Part 2. Words that might have been updated based on technological advancements.
Drive
Memory
Screen
Web
Phone!
Tab
Window
Cookies
Part 3. Notes from OED Definitions
I find it interesting that my own initial definition was correct, but that my assumption about the older and more recent usage was inverted: text as referring to words is the older and original meaning, while text as short for textbook is newer (1993 addition).

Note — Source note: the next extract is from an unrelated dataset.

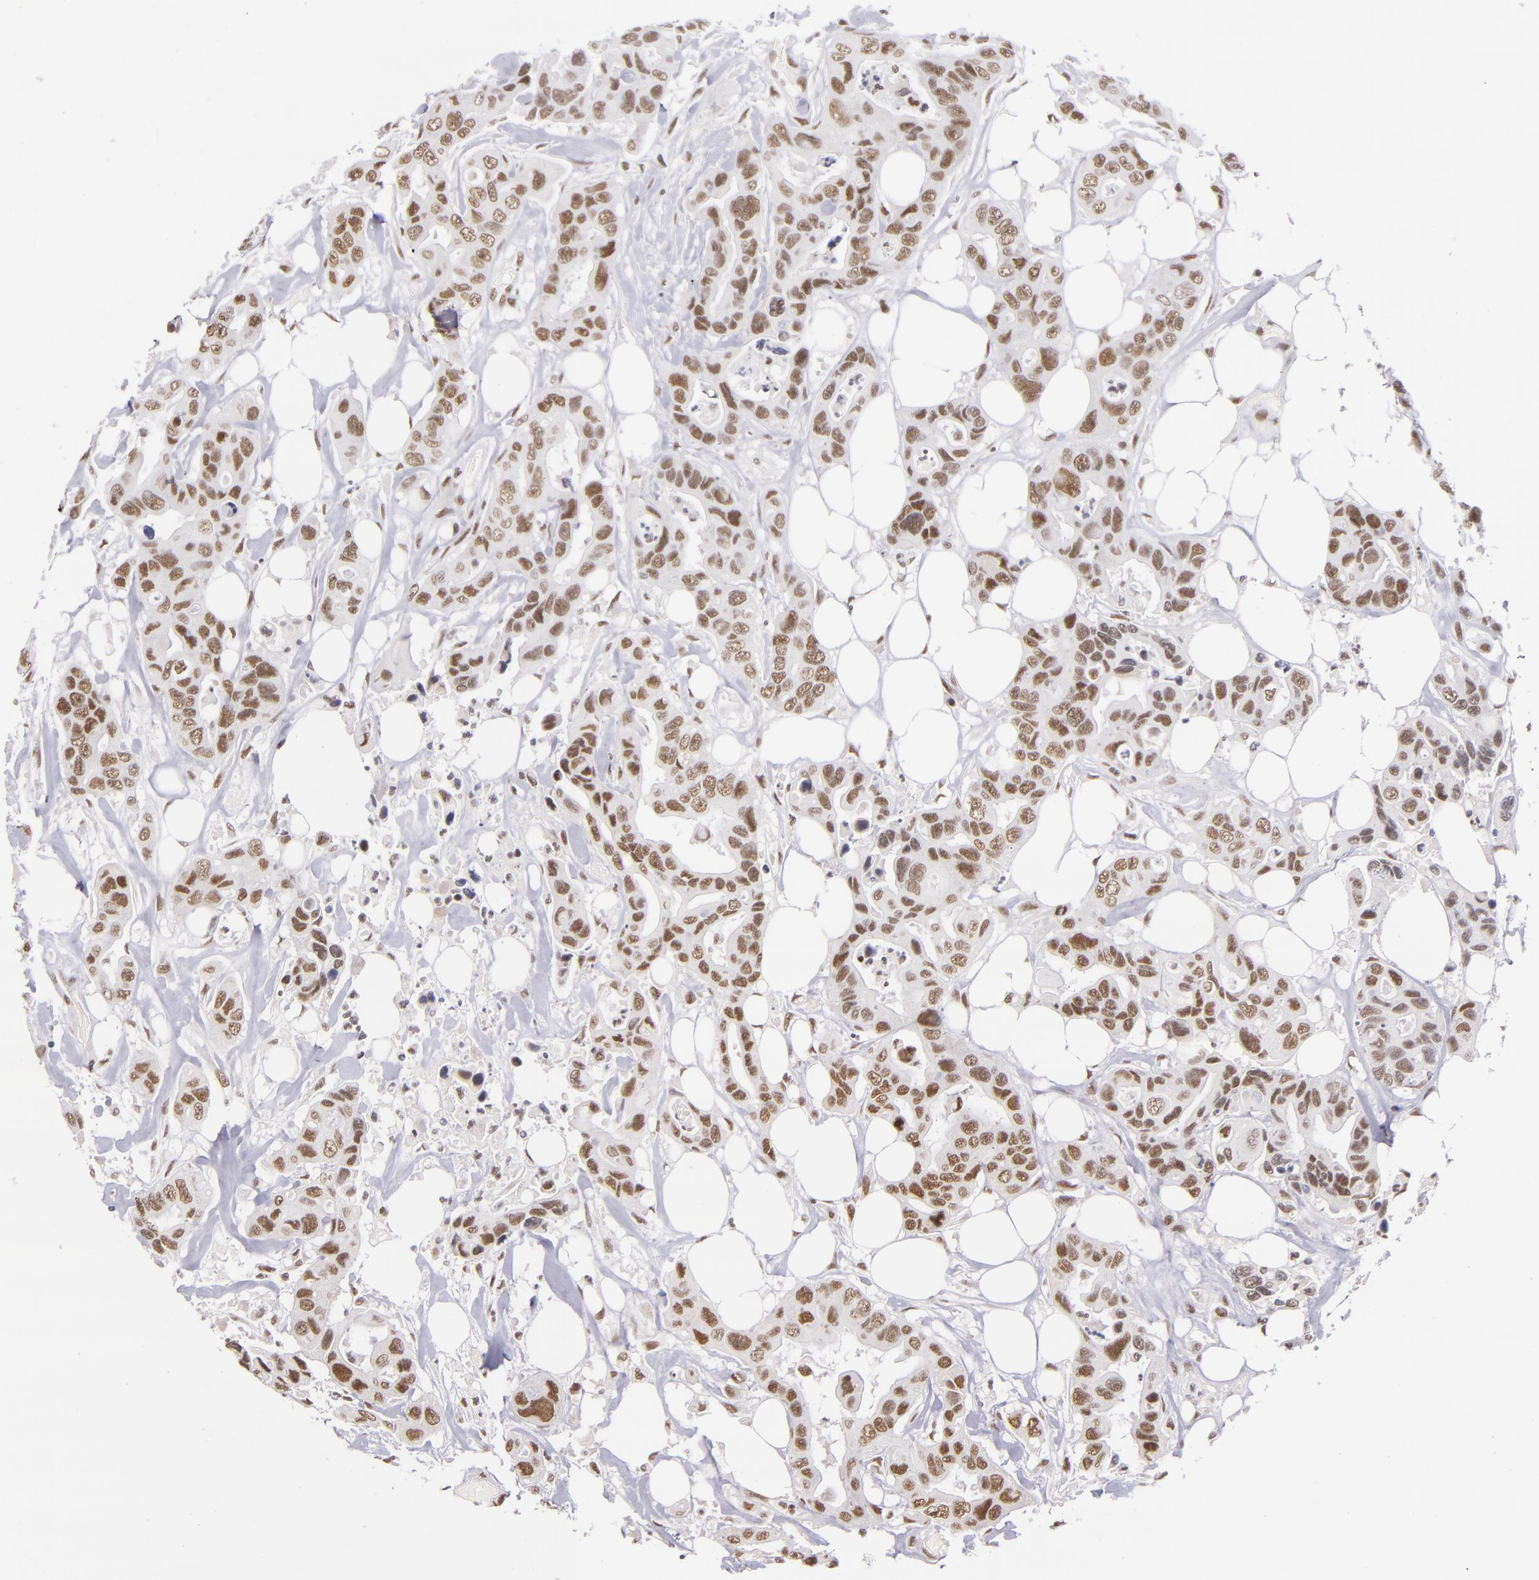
{"staining": {"intensity": "moderate", "quantity": ">75%", "location": "nuclear"}, "tissue": "colorectal cancer", "cell_type": "Tumor cells", "image_type": "cancer", "snomed": [{"axis": "morphology", "description": "Adenocarcinoma, NOS"}, {"axis": "topography", "description": "Colon"}], "caption": "Moderate nuclear staining for a protein is seen in about >75% of tumor cells of colorectal cancer using immunohistochemistry (IHC).", "gene": "ZNF148", "patient": {"sex": "female", "age": 70}}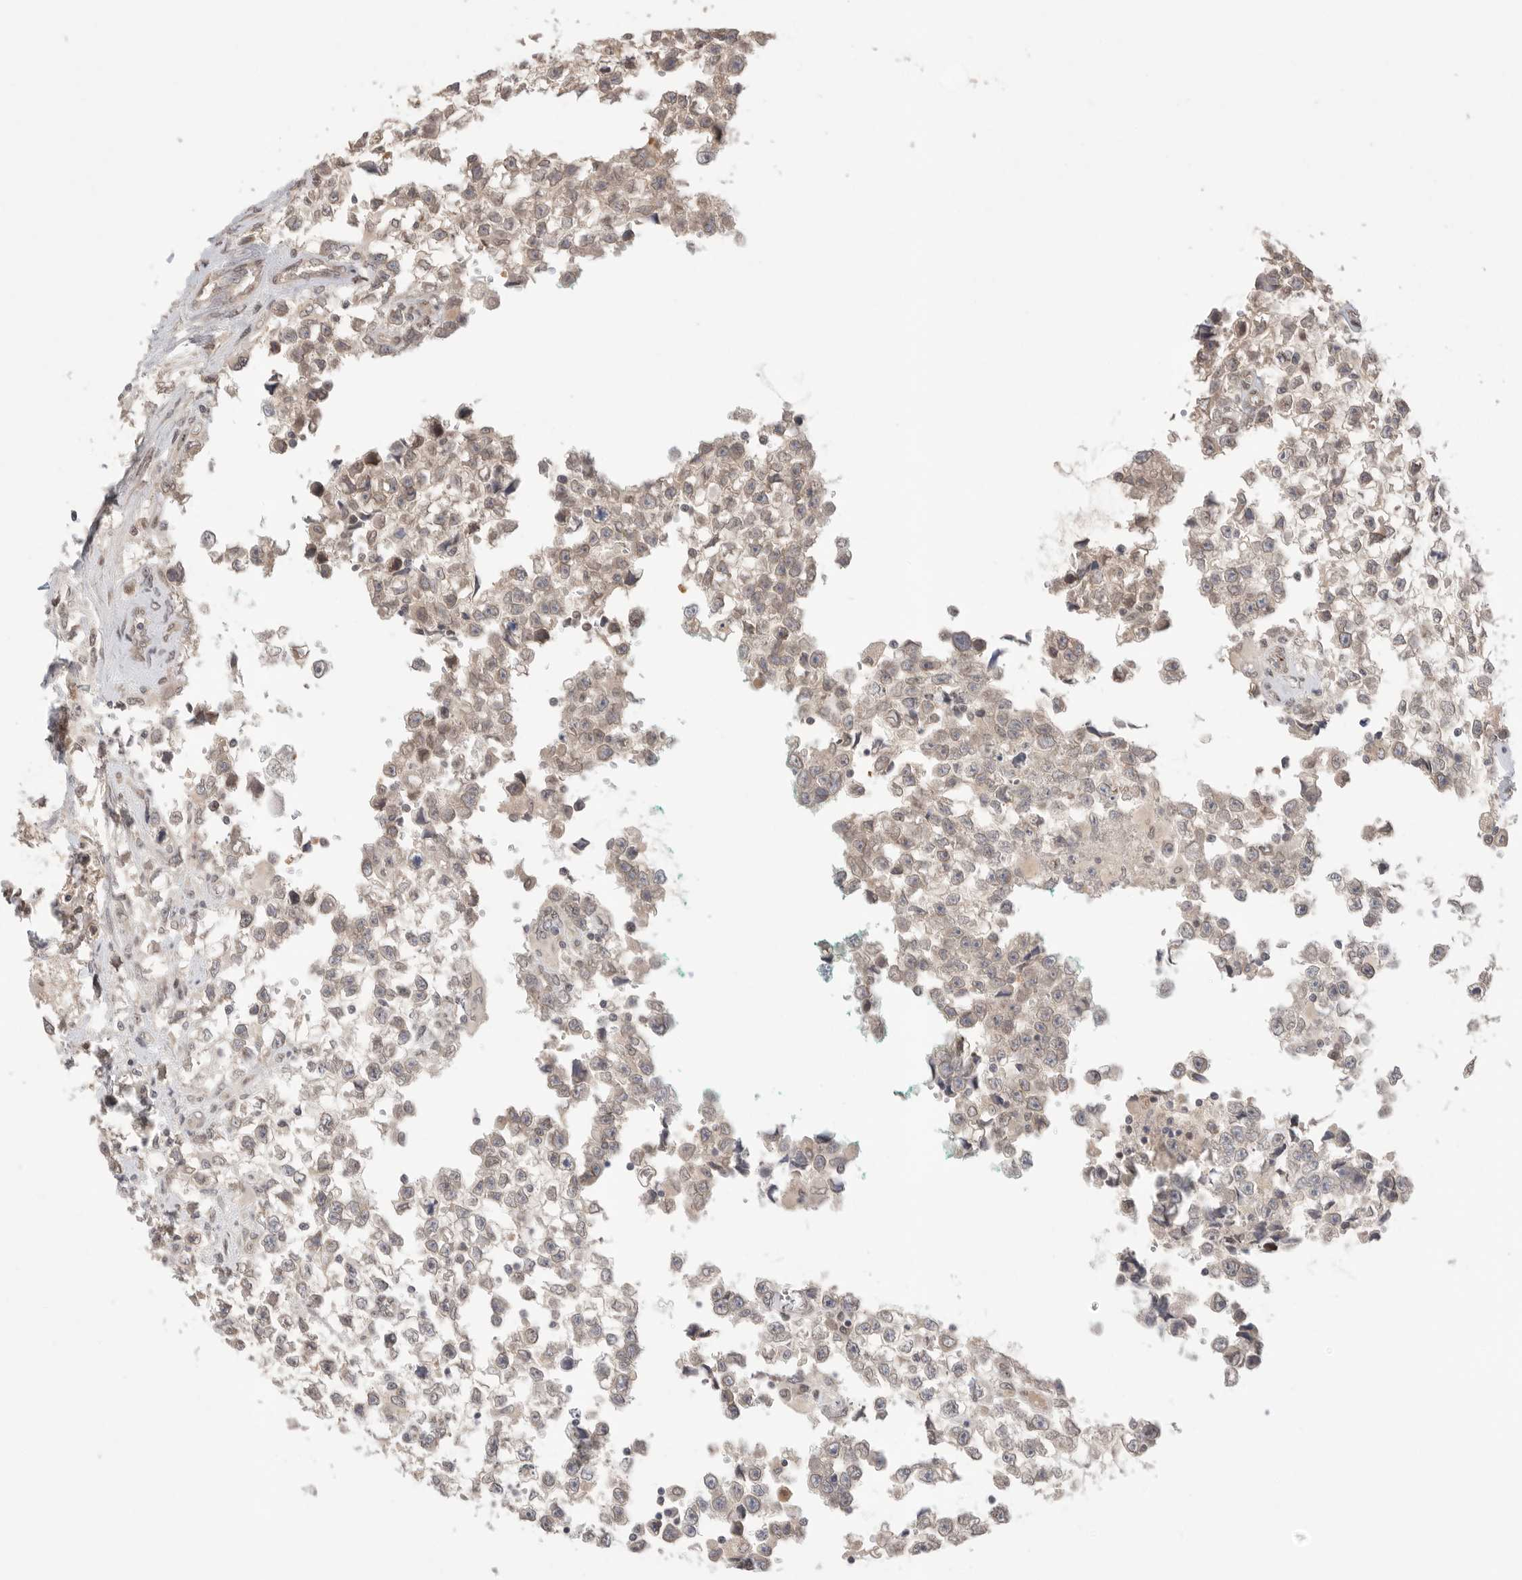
{"staining": {"intensity": "weak", "quantity": "25%-75%", "location": "cytoplasmic/membranous,nuclear"}, "tissue": "testis cancer", "cell_type": "Tumor cells", "image_type": "cancer", "snomed": [{"axis": "morphology", "description": "Seminoma, NOS"}, {"axis": "morphology", "description": "Carcinoma, Embryonal, NOS"}, {"axis": "topography", "description": "Testis"}], "caption": "Testis embryonal carcinoma stained for a protein (brown) exhibits weak cytoplasmic/membranous and nuclear positive staining in about 25%-75% of tumor cells.", "gene": "LEMD3", "patient": {"sex": "male", "age": 51}}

It was fascinating to learn that technology originally meant a treatise on art, but the first excerpt emphasizes that it is particularly human creation as opposed to words attributed to divine origin. Also interesting is that the word technology referred to subject terminology or “technical words” in the 1600s before actually coming to mean mechanical applied science in the 1700s. It makes perfect sense that it evolved in such a way.
Part 4. Ngrams
I can’t help but wonder if a large factor in the early use of “text” is due to errors in OCR and early pre-modern English script. I don’t see any patterns that seem enlightening. The word text has had consistent use while technology was comparatively unused until a recent surge. I tried breaking down different words with “tech” as their root and it was interesting that technical had been in use far earlier, presumably with the rise of industry.
Part 5. Conclusions
I think there’s a poetic beauty to text meaning woven, or the tissue of a literary work. It really paints a picture of the meaning of the words being greater than the sum of the characters that comprises them. Teche as in teaching is related to technology in the sense that technology is a human creation of applied science, and those processes can be conveyed to a learner.